Exercise requirements:
- 1) Say whether each statement agrees with the letter, answering yes or no and quoting the deciding words: (a) The couple dated for three and a half years before they married. (b) The Dumbo ride is the husband's favorite. (c) The Seattle trip was meant to be about fixing the writer's body.
- 2) Duplicate the part of the letter that opens with the words containing "When we ventured" and closes with "for my soul.".

Source excerpt:
>> BEGIN
To my husband,

To my husband,

In just a few short weeks our lives will change forever–we will never go another day in our lives not being “Mom” and “Dad.” And while this is a change we’ve dreamt so long for, I never want to forget the blessing that three and a half years dating and three and a half years of marriage has been.

Here are a few of my favorite traditions, memories, and moments over our time together.

Our honeymoon(s). The worst honeymoon ever at the Westin. When someone stole our wine and locked us out of our room–our very romantic room with two queen beds off a shared balcony with sliding glass doors.

Our real honeymoon in Disneyland–seeing you see Disney for the first time ever and watching you fall in love with it. Going on the Dumbo ride with you as our first ever ride together in Disney and your first ride ever. I know it’s not your favorite–but it has always been mine. You planning literally the best trip ever with amazing dinners and shows. The most glorious naps of all time. That super awkward moment when that lady was doing an armature bikini photo shoot at the pool. The shows, the rides, the FOOD. Having everyone congratulate us on being “just married” and it being your first time to Disney Land. Walking arm in arm with Goofy down main street. Going on the Pirates ride about ten times because you loved it so much.

All of our weekend getaways. When I lost all of that guy’s money on roulette in Vegas and asked for a drink with less alcohol. And when we realized we almost went to the “sensual” Cirque Du Soleil show but instead went to the super weird magic show. When I discovered Sketchers.

When we ventured through Seattle and marveled at the artisans (or, at least I did) while we stuffed our faces with freshly made donuts. And accidentally snuck into the glass museum. Going through the aquarium and watching the otters have their lunch. And watching those other baby otters sleep. Finding that Star Trek guy’s dopple ganger–and being the poorest people at that restaurant. Looking out over the city on the space needle and nearly freezing to death. Even though that trip was meant to be about fixing my body, it was rest for my soul.

When you took me to the Mission Inn, waking up to our beautiful view and you, and the feeling of peace I hadn’t felt in so long. Exploring the corridors for hours and getting lost and finding our way–especially that balcony. Going through our first rental car experience and driving to San Diego. Watching you experience Sea World for the first time and seeing the orcas. Me attempting to sneak our underwater camera underwater (for about .2 seconds) in every pool we came across. The cleaner fish that you loved so much. Me trying to get my wet-suit on and you having to help me and us laughing so hard and the trainer being annoyed at us–she didn’t get it. Swimming with the belugas and paying an exorbitant amount for those stupid pictures. Going back to the hotel and watching The Great British Baking Show at night. Me accidentally killing those hundreds of “seashells” and you having to clean up the crime scene. You extending our trip because I wasn’t ready to face the world just yet.
>> END
Stored records:
>> BEGIN
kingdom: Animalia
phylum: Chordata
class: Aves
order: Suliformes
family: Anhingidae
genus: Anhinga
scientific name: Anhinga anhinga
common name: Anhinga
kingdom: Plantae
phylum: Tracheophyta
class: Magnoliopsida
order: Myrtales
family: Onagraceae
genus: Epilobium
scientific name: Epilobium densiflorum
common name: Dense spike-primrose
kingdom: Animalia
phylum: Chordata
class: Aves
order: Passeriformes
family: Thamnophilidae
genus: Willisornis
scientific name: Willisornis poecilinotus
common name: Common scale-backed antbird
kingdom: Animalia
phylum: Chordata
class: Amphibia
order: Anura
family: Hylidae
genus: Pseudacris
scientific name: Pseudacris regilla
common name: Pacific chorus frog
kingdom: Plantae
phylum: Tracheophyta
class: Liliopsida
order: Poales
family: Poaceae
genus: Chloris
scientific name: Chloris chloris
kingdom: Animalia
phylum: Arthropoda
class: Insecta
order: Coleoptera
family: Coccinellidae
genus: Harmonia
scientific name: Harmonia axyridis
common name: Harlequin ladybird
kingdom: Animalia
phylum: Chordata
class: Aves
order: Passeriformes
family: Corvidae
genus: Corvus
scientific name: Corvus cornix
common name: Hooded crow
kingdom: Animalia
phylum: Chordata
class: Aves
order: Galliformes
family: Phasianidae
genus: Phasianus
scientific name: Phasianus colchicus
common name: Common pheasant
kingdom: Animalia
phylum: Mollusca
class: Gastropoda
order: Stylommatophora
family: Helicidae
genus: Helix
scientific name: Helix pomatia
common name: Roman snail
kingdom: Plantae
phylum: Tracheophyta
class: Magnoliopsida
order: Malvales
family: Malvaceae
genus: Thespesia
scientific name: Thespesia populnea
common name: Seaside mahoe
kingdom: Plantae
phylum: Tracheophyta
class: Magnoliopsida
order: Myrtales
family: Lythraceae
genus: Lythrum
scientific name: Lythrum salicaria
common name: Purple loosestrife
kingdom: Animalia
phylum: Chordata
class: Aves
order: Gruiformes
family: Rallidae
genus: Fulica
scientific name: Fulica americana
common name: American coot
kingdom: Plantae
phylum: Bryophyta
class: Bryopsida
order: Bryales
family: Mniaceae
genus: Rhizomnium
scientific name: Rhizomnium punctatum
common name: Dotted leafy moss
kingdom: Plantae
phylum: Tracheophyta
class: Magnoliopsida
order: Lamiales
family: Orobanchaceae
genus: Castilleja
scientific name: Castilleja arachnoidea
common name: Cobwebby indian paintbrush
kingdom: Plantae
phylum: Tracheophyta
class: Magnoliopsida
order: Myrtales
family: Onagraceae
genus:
>> END
Completed exercise:
- 1)
(a) Yes: "three and a half years dating and three and a half years of marriage"
(b) No: "I know it’s not your favorite–but it has always been mine."
(c) Yes: "Even though that trip was meant to be about fixing my body"

- 2)
When we ventured through Seattle and marveled at the artisans (or, at least I did) while we stuffed our faces with freshly made donuts. And accidentally snuck into the glass museum. Going through the aquarium and watching the otters have their lunch. And watching those other baby otters sleep. Finding that Star Trek guy’s dopple ganger–and being the poorest people at that restaurant. Looking out over the city on the space needle and nearly freezing to death. Even though that trip was meant to be about fixing my body, it was rest for my soul.